■ About this task ■
In the lines running from the one containing "É comum que" through the one containing "Pense na valorização do imóvel", change every "imóvel" to "propriedade". Give only those lines, with nothing else altered.

*-*-*

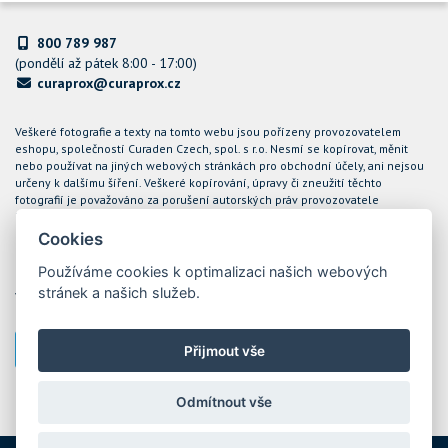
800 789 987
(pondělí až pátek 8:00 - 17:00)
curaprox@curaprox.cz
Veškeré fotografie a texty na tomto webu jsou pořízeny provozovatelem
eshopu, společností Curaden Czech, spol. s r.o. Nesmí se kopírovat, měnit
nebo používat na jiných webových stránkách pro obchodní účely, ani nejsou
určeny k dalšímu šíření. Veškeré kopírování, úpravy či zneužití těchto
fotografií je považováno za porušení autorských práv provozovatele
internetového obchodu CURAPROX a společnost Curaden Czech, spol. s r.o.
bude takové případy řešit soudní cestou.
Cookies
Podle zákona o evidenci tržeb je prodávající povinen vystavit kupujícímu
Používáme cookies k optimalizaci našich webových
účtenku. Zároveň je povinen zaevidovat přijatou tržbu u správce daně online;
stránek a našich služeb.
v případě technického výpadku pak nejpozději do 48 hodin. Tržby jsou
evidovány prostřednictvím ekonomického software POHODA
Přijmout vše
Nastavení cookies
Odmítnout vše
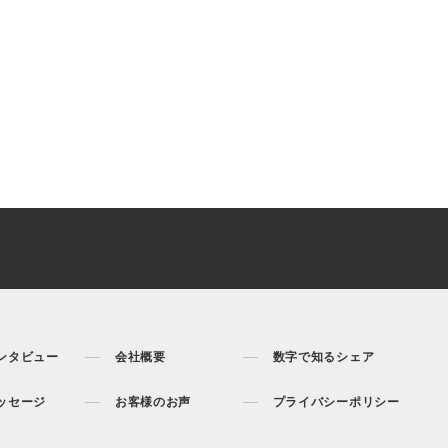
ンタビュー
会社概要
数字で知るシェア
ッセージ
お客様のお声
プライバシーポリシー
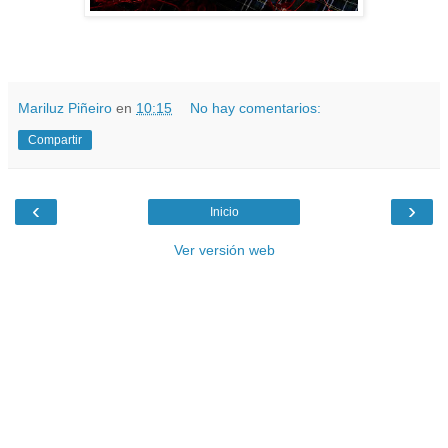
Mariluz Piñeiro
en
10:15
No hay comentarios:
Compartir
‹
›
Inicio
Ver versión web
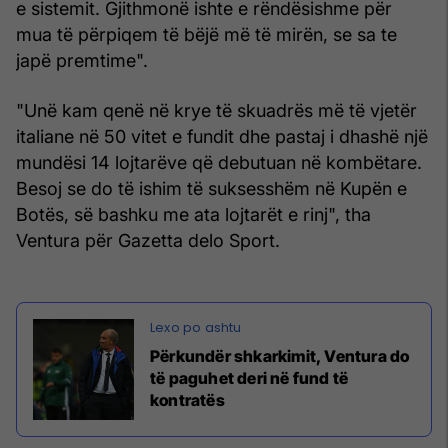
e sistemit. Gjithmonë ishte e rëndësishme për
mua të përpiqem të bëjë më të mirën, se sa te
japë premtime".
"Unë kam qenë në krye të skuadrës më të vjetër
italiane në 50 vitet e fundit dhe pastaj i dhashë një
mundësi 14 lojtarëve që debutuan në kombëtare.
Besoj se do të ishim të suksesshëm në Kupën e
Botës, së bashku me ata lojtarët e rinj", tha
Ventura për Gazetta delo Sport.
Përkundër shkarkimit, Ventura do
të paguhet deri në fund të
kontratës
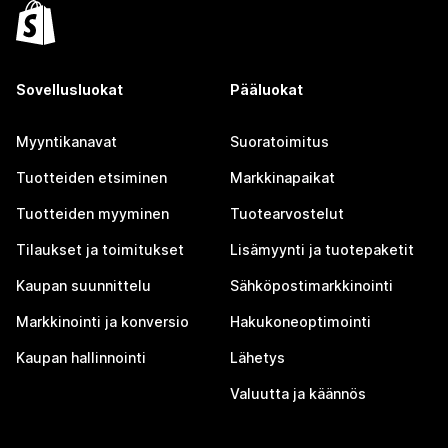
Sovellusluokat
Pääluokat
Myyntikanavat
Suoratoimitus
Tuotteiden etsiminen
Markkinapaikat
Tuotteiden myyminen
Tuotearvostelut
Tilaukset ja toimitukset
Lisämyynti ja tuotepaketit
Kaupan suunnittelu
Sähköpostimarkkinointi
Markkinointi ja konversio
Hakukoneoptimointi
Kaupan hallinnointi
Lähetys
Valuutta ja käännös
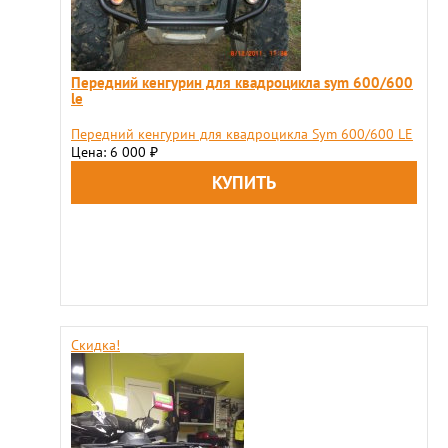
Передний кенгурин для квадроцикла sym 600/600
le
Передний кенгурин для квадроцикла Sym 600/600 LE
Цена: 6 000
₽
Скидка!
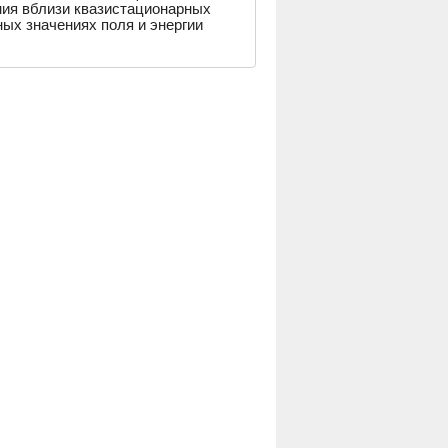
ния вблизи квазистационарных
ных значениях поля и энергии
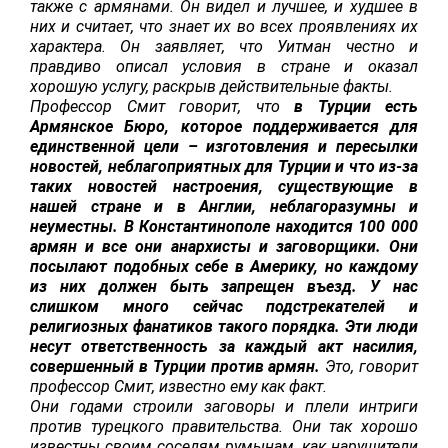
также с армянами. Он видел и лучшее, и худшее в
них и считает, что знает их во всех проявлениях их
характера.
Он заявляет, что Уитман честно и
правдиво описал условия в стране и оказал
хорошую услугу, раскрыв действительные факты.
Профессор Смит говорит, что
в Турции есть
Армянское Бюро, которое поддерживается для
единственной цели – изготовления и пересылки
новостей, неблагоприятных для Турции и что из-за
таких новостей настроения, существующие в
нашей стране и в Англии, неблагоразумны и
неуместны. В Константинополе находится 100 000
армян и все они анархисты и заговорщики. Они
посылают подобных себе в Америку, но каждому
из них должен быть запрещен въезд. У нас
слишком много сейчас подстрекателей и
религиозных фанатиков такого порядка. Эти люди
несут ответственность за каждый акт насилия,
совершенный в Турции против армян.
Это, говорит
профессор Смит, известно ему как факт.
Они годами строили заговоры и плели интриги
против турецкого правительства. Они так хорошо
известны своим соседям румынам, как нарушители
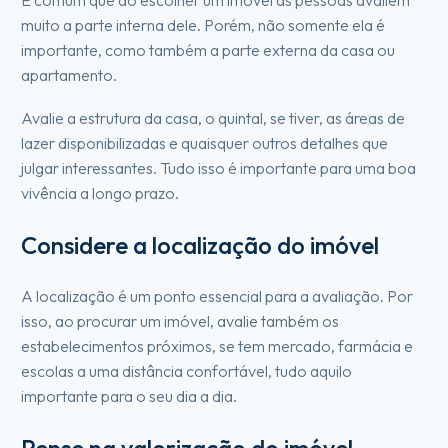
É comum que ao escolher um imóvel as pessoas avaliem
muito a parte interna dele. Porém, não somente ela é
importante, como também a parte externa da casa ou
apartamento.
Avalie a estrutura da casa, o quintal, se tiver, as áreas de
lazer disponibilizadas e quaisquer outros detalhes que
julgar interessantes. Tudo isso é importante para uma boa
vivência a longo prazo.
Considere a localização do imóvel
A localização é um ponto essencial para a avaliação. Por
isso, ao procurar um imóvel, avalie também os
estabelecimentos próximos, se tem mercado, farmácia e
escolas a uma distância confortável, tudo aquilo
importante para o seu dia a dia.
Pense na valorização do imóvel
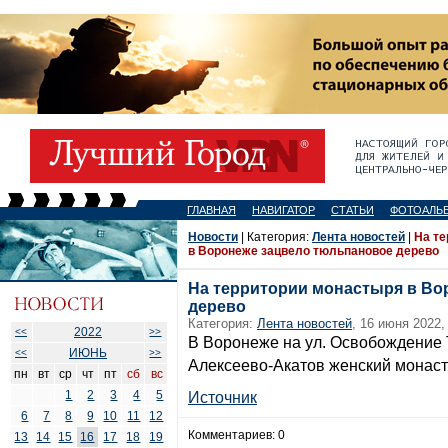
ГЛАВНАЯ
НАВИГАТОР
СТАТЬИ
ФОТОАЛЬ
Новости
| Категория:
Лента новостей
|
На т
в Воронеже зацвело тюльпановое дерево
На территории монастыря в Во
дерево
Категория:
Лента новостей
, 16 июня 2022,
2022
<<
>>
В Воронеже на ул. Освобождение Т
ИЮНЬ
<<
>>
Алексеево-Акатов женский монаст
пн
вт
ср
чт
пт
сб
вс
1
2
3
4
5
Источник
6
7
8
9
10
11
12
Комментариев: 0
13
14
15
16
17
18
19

*-*-*

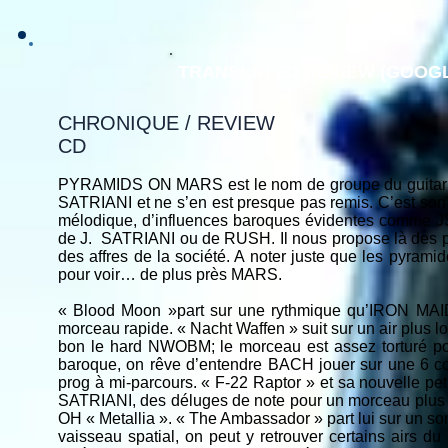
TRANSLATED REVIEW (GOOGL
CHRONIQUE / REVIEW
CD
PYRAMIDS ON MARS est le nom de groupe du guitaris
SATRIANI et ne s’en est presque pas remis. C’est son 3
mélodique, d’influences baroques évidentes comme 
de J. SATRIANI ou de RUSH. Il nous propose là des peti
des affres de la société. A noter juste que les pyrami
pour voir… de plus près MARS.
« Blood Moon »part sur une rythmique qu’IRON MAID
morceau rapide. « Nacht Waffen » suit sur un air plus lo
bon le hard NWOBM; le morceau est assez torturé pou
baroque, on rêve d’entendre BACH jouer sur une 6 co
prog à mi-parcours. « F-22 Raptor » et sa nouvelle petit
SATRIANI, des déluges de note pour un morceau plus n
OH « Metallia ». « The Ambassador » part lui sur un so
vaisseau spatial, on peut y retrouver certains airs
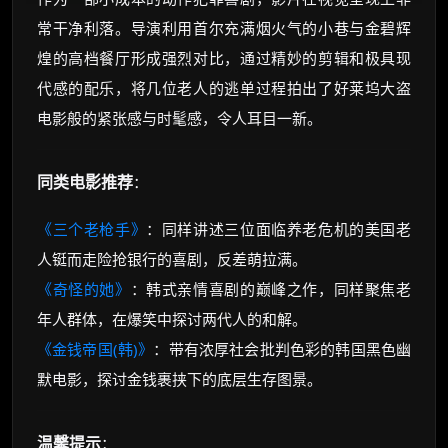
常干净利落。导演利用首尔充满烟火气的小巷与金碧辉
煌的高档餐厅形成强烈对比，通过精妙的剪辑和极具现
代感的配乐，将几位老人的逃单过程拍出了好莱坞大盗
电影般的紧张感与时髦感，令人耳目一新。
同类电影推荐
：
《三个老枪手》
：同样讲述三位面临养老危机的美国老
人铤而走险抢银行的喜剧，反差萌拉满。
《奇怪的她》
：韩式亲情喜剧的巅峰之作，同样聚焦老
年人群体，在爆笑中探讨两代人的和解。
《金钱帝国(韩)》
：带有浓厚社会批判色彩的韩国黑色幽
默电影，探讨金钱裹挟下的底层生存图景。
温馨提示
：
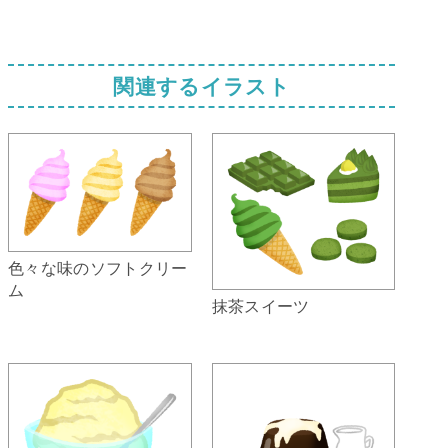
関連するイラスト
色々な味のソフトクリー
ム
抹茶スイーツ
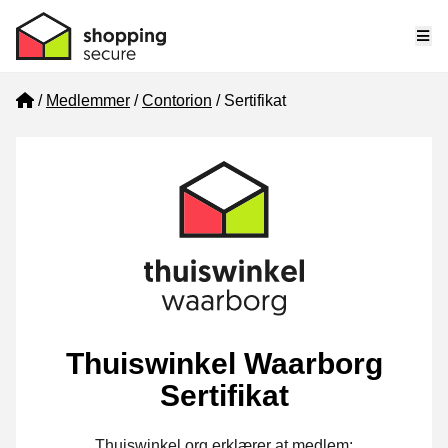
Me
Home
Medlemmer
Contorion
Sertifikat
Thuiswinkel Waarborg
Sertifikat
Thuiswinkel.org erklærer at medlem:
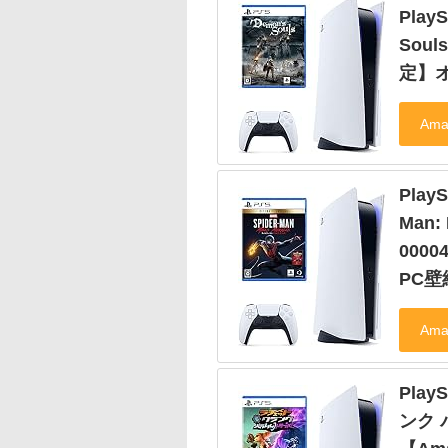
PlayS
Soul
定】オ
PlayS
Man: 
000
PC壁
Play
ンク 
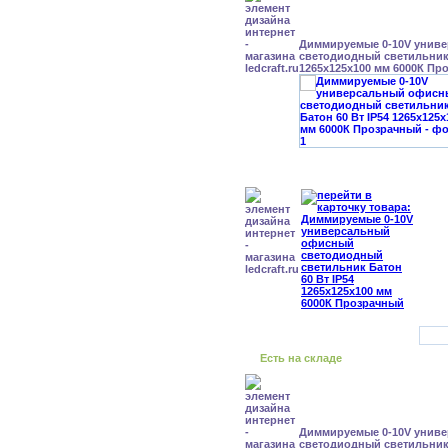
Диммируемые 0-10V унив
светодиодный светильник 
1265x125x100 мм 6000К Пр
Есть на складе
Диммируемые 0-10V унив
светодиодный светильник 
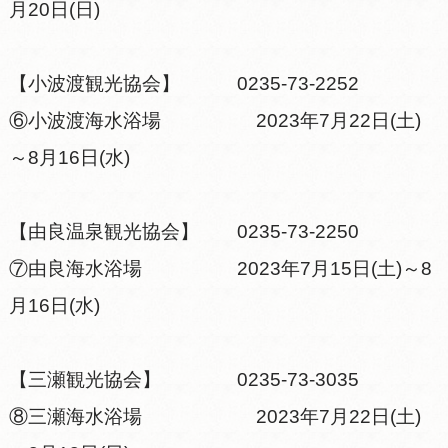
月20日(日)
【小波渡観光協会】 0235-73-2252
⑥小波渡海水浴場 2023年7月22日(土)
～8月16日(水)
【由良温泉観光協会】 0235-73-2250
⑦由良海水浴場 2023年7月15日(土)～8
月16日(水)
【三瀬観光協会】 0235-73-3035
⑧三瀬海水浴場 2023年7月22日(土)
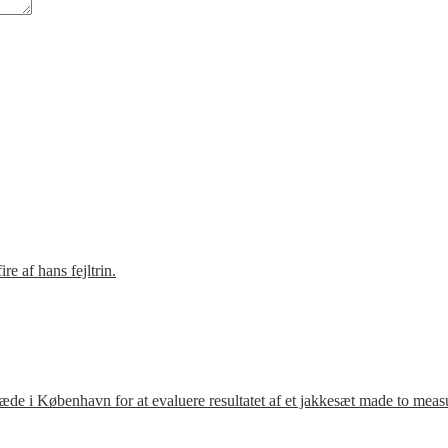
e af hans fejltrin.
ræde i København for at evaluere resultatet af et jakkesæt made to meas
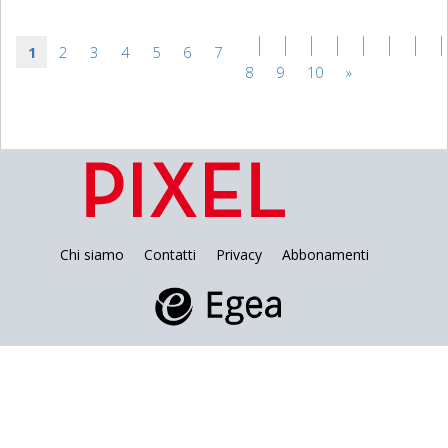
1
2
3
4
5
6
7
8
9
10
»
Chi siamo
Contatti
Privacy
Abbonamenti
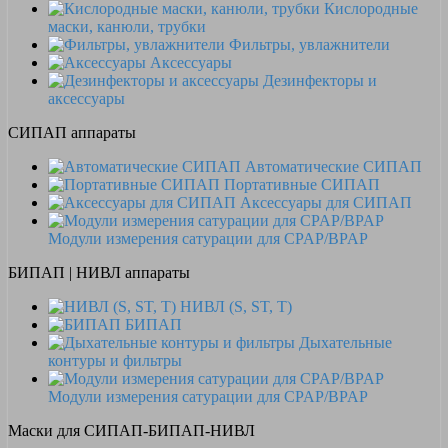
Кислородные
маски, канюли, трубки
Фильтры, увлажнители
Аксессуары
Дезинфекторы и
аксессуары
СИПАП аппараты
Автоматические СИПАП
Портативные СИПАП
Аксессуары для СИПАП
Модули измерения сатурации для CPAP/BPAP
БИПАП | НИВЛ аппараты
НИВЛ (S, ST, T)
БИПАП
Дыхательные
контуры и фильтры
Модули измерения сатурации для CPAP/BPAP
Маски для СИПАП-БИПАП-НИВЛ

*-*-*

■ Exercise output ■
É comum que ao escolher um propriedade as pessoas avaliem
muito a parte interna dele. Porém, não somente ela é
importante, como também a parte externa da casa ou
apartamento.
Avalie a estrutura da casa, o quintal, se tiver, as áreas de
lazer disponibilizadas e quaisquer outros detalhes que
julgar interessantes. Tudo isso é importante para uma boa
vivência a longo prazo.
Considere a localização do propriedade
A localização é um ponto essencial para a avaliação. Por
isso, ao procurar um propriedade, avalie também os
estabelecimentos próximos, se tem mercado, farmácia e
escolas a uma distância confortável, tudo aquilo
importante para o seu dia a dia.
Pense na valorização do propriedade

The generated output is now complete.